Kaffeeduft. Der Guide drückt aus einer geblümten Plastikthermoskanne schwarze Flüssigkeit in braune Espressotassen. "Café Touba“, sagt er, lächelnd. „Jerejeff. Danke“, sage ich. Koste vorsichtig. Stark gesüßt. Mit scharf-pfeffrigem Abgang. „Café Touba belebt“, sagt der Fahrer. „Bamba louki“ singen alle. Ich fühle mich wie einst auf Jungscharfahrt. Nur unbeschwerter. Als ich in die fröhliche Melodie einstimme, ernte ich wohlwollende Blicke meiner Mitreisenden. Es sind Baye Fall, Anhänger von Lamp Fall, Bambas wichtigstem Adepten. Noch sitzen sie in Jeans und T-Shirts im Wagen. Später werden sie in bunte Patchwork-Gewänder schlüpfen, wie Lamp Fall sie getragen hat. „Als Zeichen, dass wir alle unterschiedlich, aber Teil eines großen Ganzen sind“, wird mir erklärt.

Wir fahren wieder. Savanne, Felder, Hütten, Baobab-Bäume, Moscheen, Eselkarren, Wracks verunfallter Autos, Busse, Staub. An Kreuzungen Frauen, die Mangos, Wasser in kleinen Plastikbeuteln, Erdnüsse anbieten. Aus dem Radio tönen Zikr, spirituelle Gesänge. Ich bin müde. Mein Boubou klebt an der Haut. Wir sind 4 ½ Stunden unterwegs, als wir Darou Moukhti erreichen. Dort wird übernachtet.

Den Hauptfesttag verbringen wir in Mbacke, einem Ort 20 km vor Touba. Wir dösen unter einem Baobab und essen, alle aus einer Schüssel. Lamm, Reis, Getreidebrei. Trinken süßen Minzetee. Abends liege ich in meinem Schlafsack.
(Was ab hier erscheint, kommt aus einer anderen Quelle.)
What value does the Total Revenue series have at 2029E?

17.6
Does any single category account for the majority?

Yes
Spüre: der kühle Sandboden, die Luft vibriert. Trommeln. Ein Rauschen über Touba und alle umliegenden Dörfer. Sie feiern Bambas Rückkehr aus dem Exil – vor mehr als 100 Jahren.
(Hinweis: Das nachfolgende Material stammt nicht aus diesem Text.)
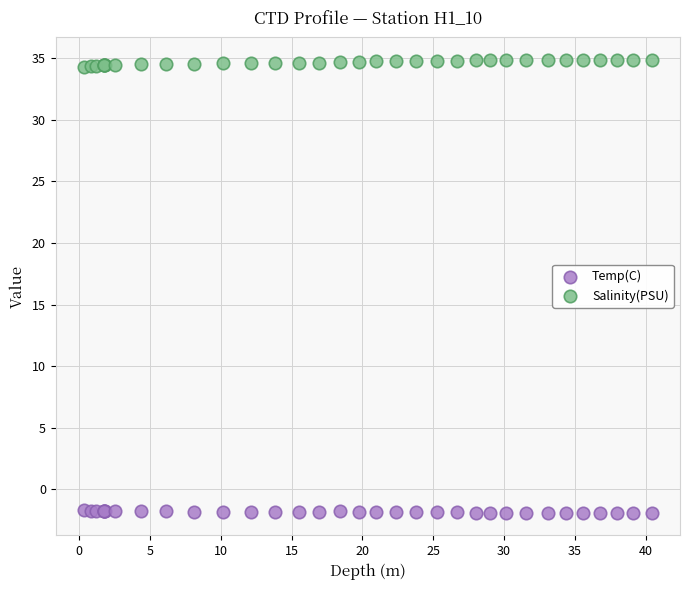

Which series reaches the minimum Y coordinate?

Temp(C)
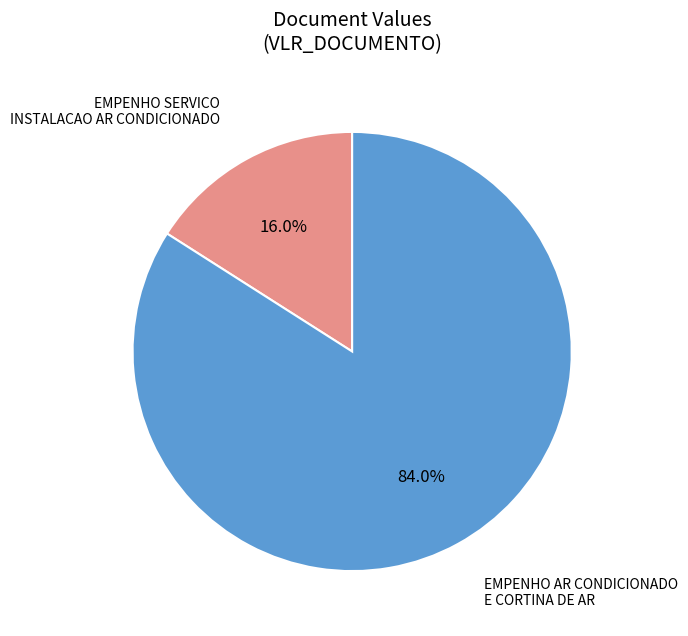

What percentage is the EMPENHO SERVICO INSTALACAO AR CONDICIONADO slice, to the nearest percent?

16%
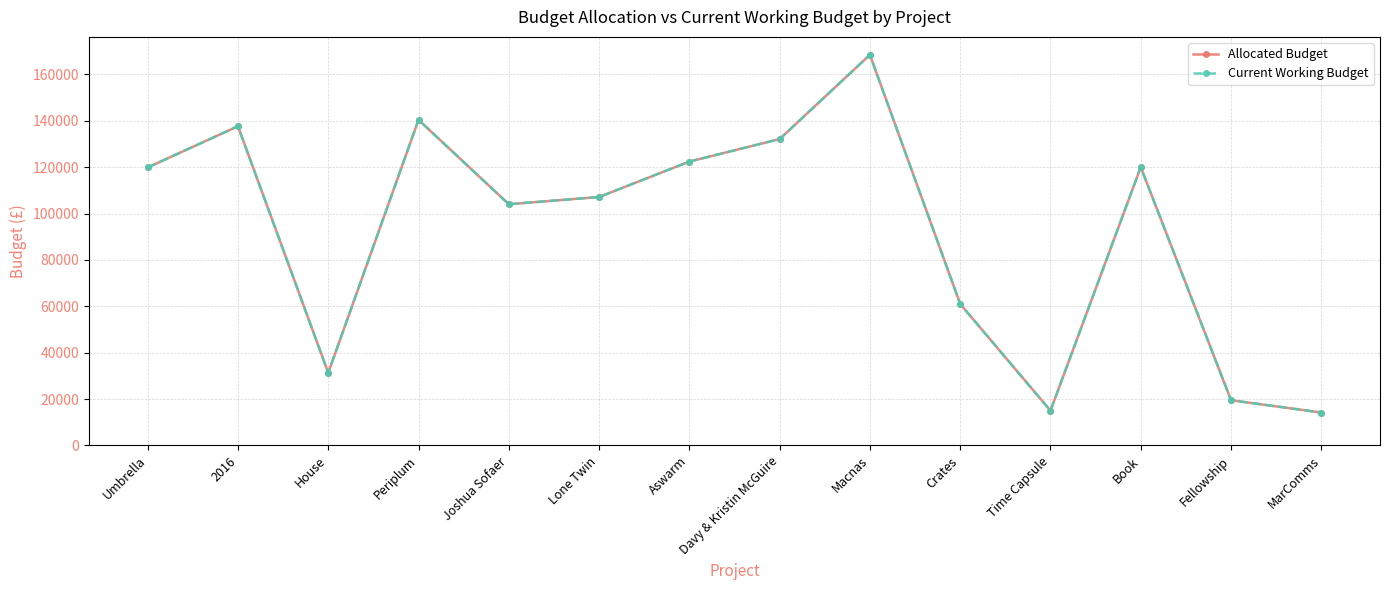

Does the chart have visible grid lines?

Yes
“We go to Touba!” heißt es erst am nächsten Abend. Mit Sammeltaxi und Pferdekarren. Die Moschee hell erleuchtet, prächtig anzusehen. “Zuerst zu den Gräbern", sagt der Guide. Vor Lamp Falls Sarkophag singen Baye Fall laut “La ilaha illa Allah”. Obwohl keine Muslima, darf ich, mit Kopftuch, hinein. Werde aufgefordert zu fotografieren. Die Heilige Quelle, die Warteschlange der um Kindersegen betenden Frauen. Freude, Fröhlichkeit, gepaart mit Spiritualität, nehme ich im Herzen mit. Ich werde wiederkommen.